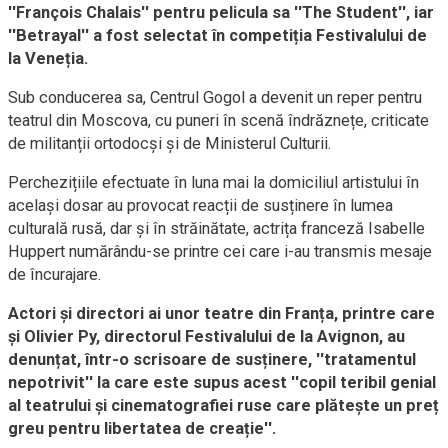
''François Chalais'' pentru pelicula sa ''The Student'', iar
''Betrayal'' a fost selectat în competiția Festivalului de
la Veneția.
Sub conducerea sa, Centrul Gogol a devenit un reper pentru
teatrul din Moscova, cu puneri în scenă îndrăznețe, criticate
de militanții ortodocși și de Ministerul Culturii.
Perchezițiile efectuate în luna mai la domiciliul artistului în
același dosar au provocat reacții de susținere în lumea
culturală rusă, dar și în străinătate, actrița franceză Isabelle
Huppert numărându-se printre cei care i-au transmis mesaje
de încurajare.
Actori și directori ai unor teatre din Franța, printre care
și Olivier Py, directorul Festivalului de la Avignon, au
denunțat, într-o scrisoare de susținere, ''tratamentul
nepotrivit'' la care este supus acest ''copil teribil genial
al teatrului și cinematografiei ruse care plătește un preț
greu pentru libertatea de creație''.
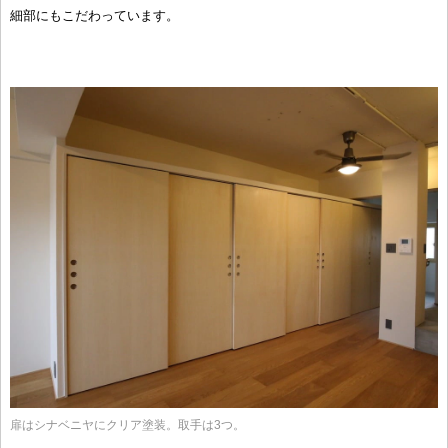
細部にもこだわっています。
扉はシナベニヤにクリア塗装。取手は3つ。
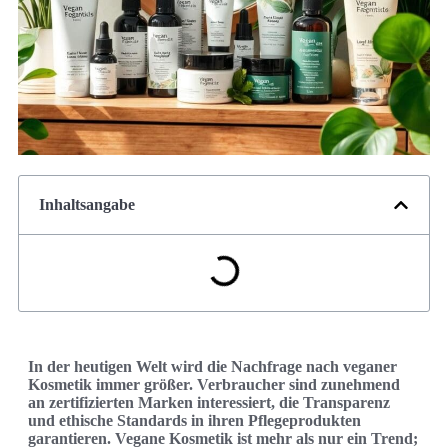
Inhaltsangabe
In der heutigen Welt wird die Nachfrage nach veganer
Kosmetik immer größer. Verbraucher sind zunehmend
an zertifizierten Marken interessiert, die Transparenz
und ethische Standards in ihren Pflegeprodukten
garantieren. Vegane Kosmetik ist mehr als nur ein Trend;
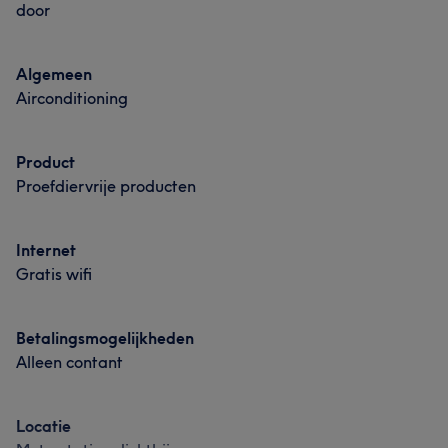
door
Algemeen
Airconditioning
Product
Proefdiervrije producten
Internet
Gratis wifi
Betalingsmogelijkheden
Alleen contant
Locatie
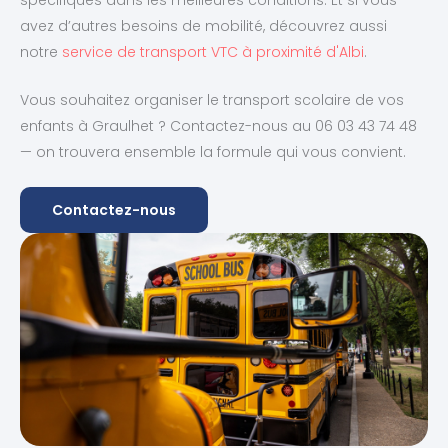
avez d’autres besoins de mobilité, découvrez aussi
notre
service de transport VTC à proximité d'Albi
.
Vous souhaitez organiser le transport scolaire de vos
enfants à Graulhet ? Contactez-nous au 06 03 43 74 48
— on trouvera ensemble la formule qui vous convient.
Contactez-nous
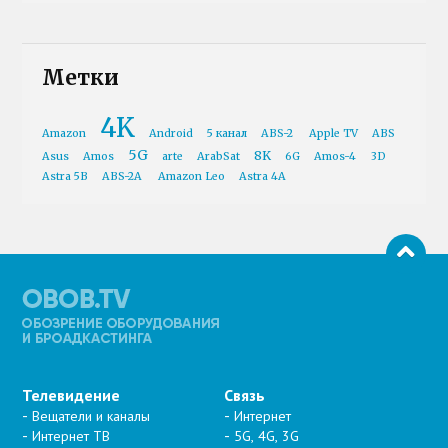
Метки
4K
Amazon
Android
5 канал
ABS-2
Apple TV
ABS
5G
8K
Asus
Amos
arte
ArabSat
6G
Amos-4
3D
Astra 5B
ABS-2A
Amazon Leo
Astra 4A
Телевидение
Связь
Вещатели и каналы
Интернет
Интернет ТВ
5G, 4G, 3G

==========

## What to work on
Within the material, find all lines that hold the word "Kosmetik" and show them.

## Solution for this problem
Kosmetik immer größer. Verbraucher sind zunehmend
garantieren. Vegane Kosmetik ist mehr als nur ein Trend;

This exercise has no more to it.